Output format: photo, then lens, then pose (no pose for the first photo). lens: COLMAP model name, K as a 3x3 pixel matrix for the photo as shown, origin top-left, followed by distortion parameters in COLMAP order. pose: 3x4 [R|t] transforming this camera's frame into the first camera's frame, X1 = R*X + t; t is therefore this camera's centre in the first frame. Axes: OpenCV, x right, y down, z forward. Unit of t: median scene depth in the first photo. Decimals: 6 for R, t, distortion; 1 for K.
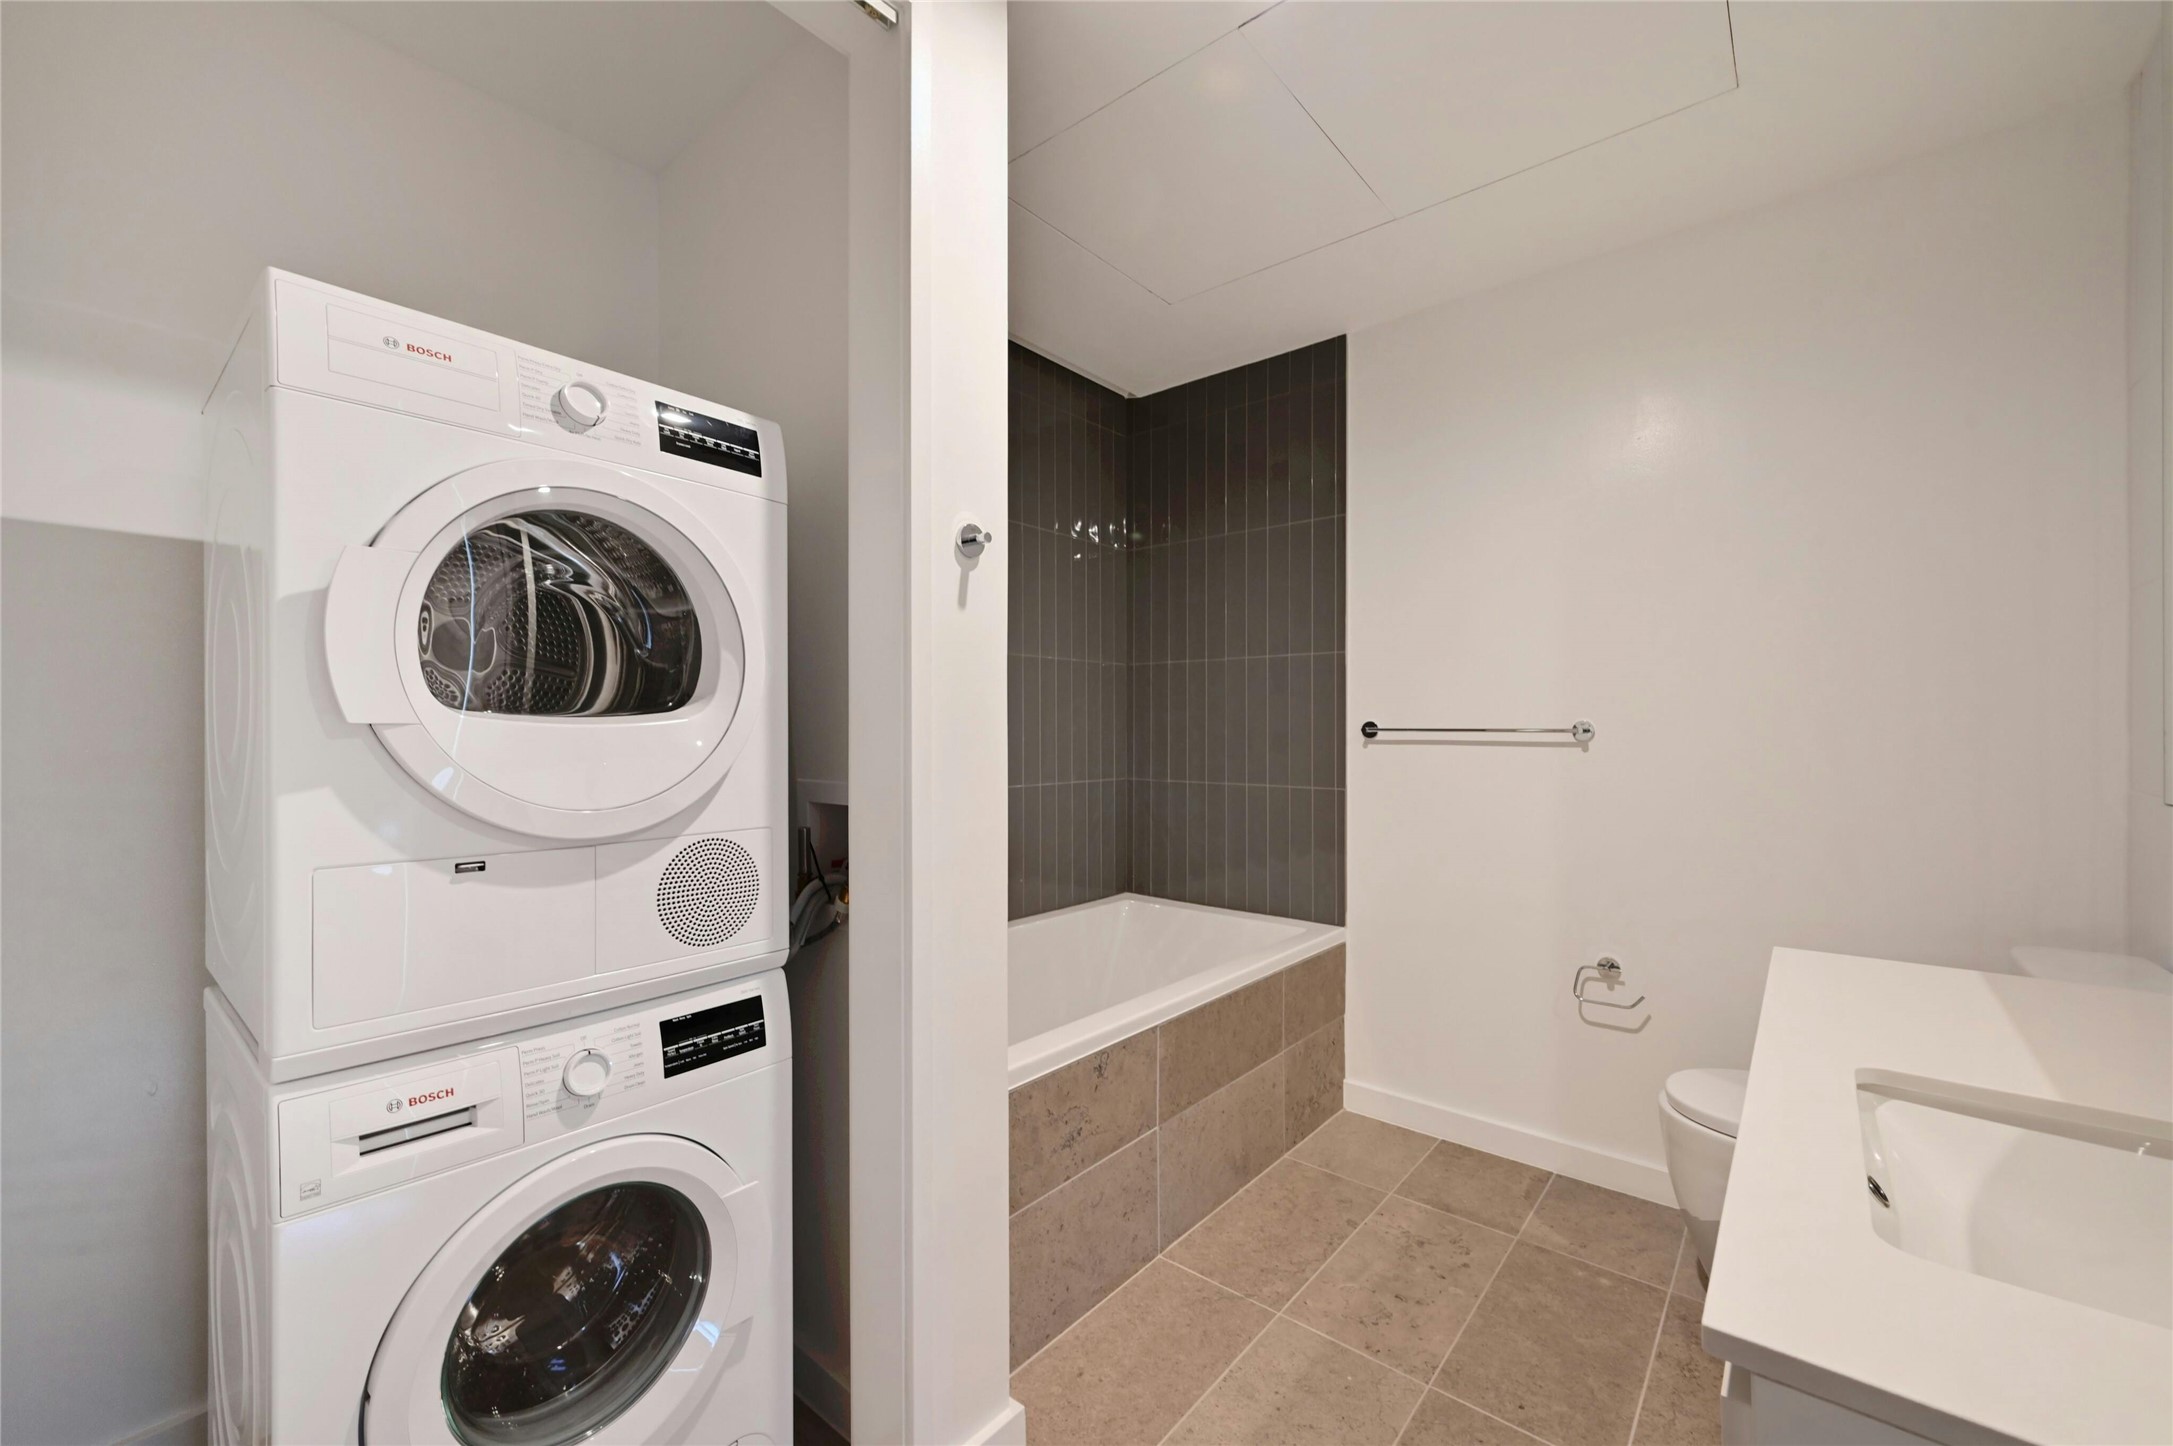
lens RADIAL K [[853.6, 0, 1093.3], [0, 853.6, 734.6], [0, 0, 1]] dist [0.000896, -0.000080]
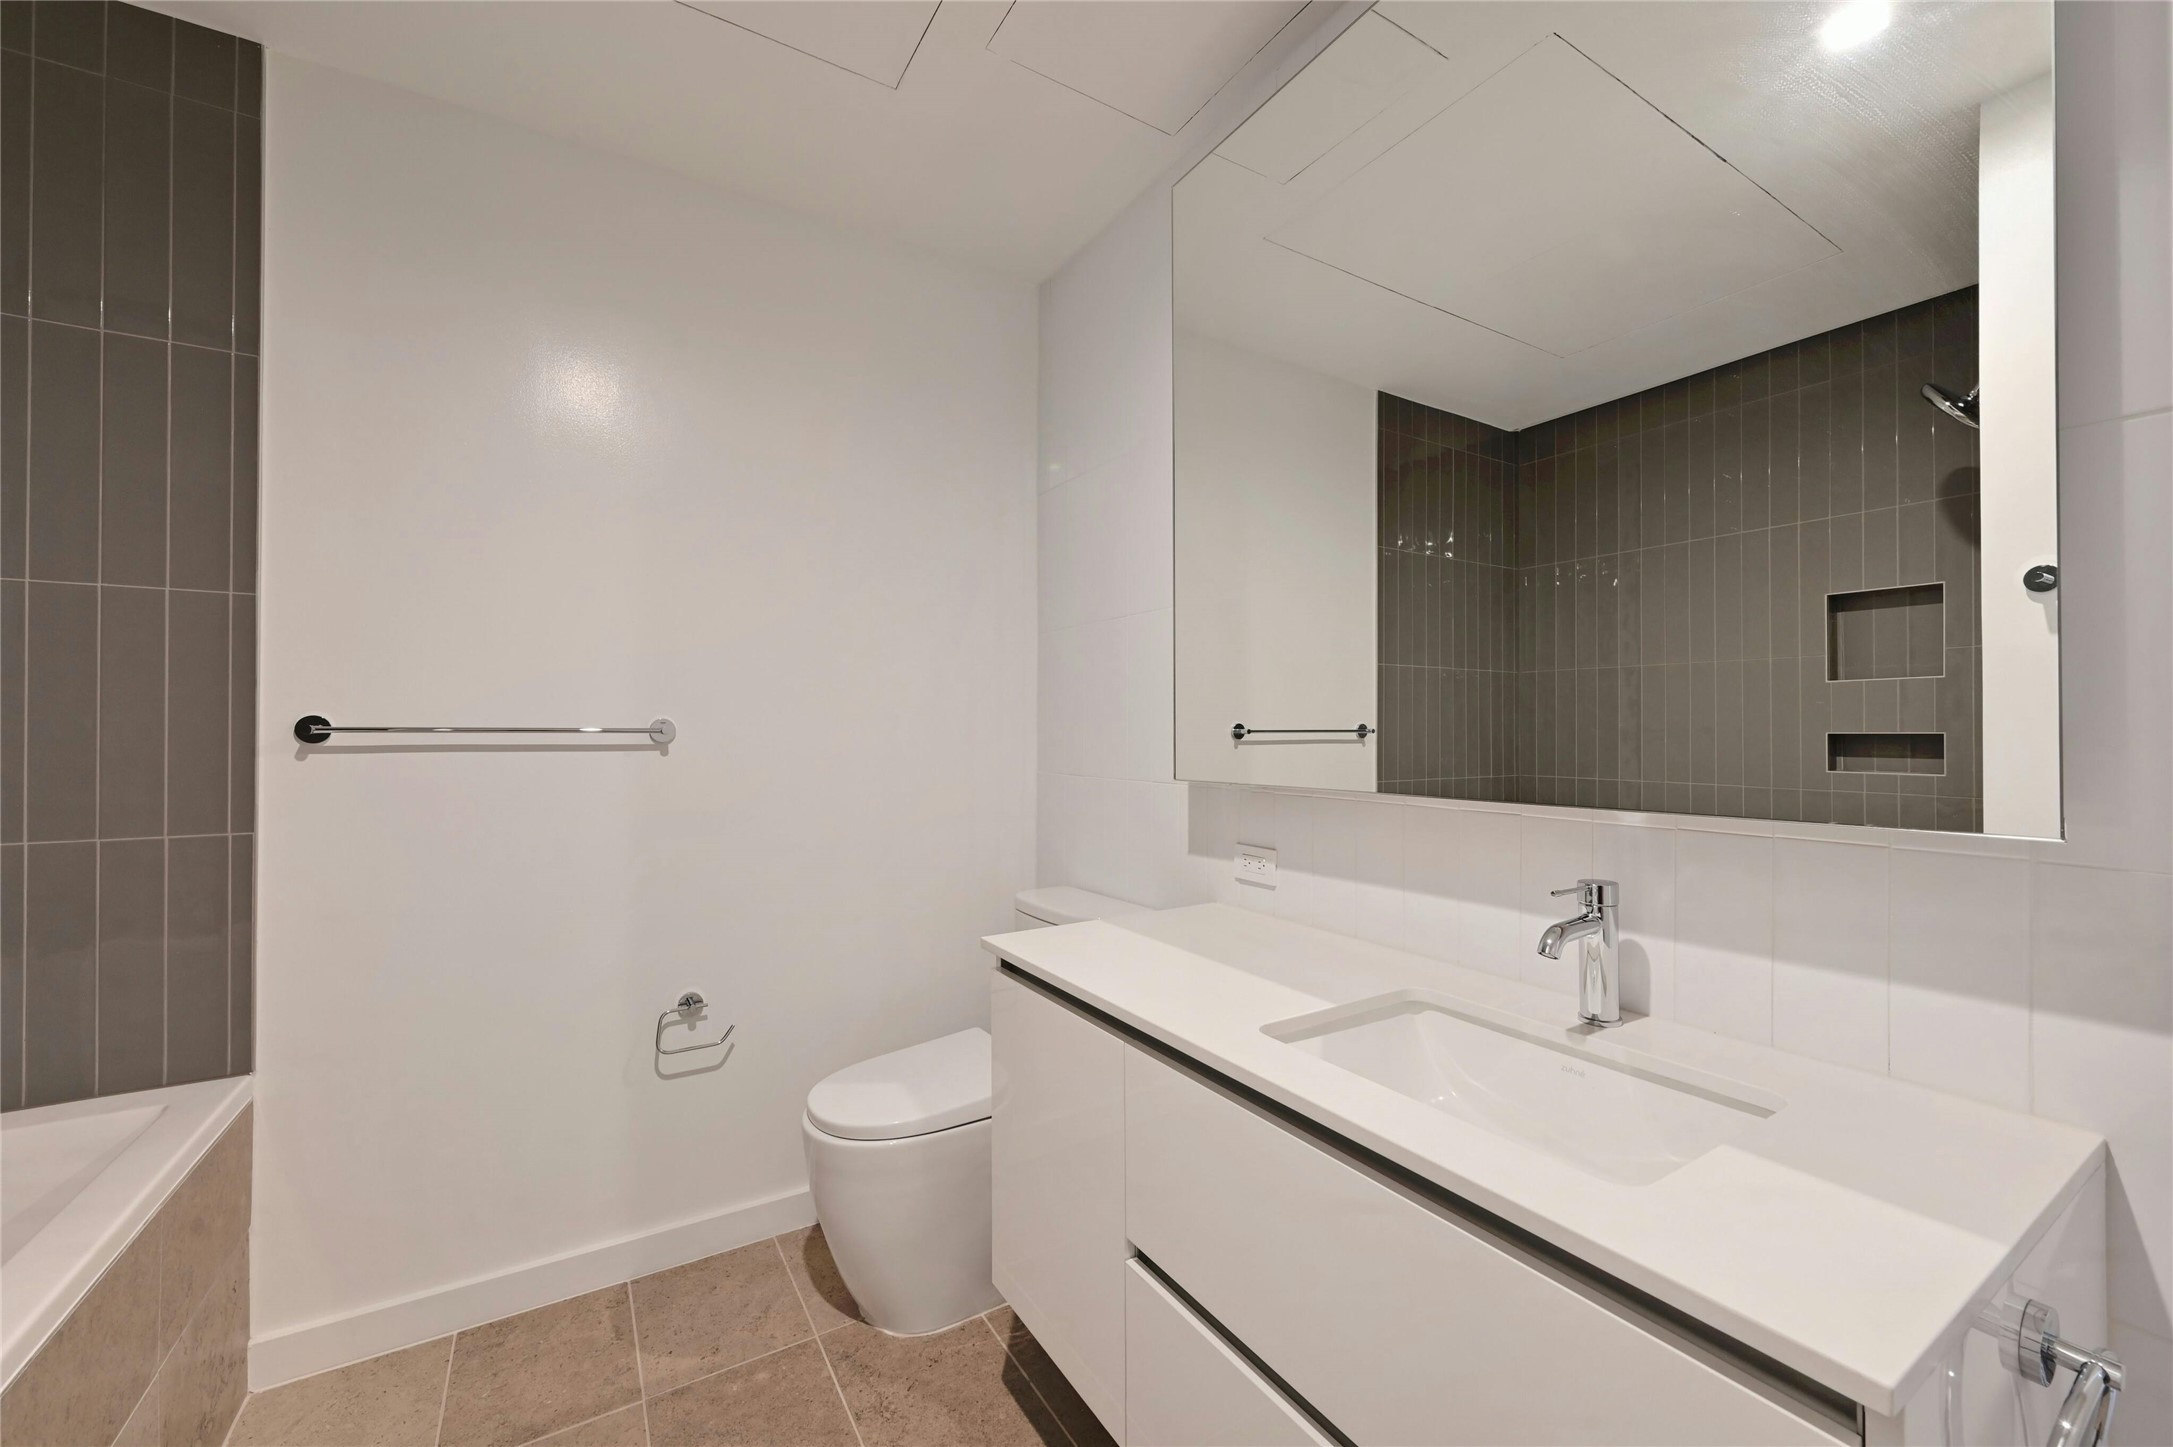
lens RADIAL K [[856.5, 0, 1100.1], [0, 856.5, 727.7], [0, 0, 1]] dist [0.002341, 0.000254]
pose [[0.314254, -0.000375, 0.949339, -0.087615], [0.006957, 0.999974, -0.001908, -0.002485], [-0.949313, 0.007204, 0.314248, 0.329551]]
::::
**EXERCISE REQUIREMENTS:**
Could you reproduce all of the material above verbatim, leaving out the pictures?

**ANSWER FOR THIS EXERCISE:**
Output format: photo, then lens, then pose (no pose for the first photo). lens: COLMAP model name, K as a 3x3 pixel matrix for the photo as shown, origin top-left, followed by distortion parameters in COLMAP order. pose: 3x4 [R|t] transforming this camera's frame into the first camera's frame, X1 = R*X + t; t is therefore this camera's centre in the first frame. Axes: OpenCV, x right, y down, z forward. Unit of t: median scene depth in the first photo. Decimals: 6 for R, t, distortion; 1 for K.
lens RADIAL K [[853.6, 0, 1093.3], [0, 853.6, 734.6], [0, 0, 1]] dist [0.000896, -0.000080]
lens RADIAL K [[856.5, 0, 1100.1], [0, 856.5, 727.7], [0, 0, 1]] dist [0.002341, 0.000254]
pose [[0.314254, -0.000375, 0.949339, -0.087615], [0.006957, 0.999974, -0.001908, -0.002485], [-0.949313, 0.007204, 0.314248, 0.329551]]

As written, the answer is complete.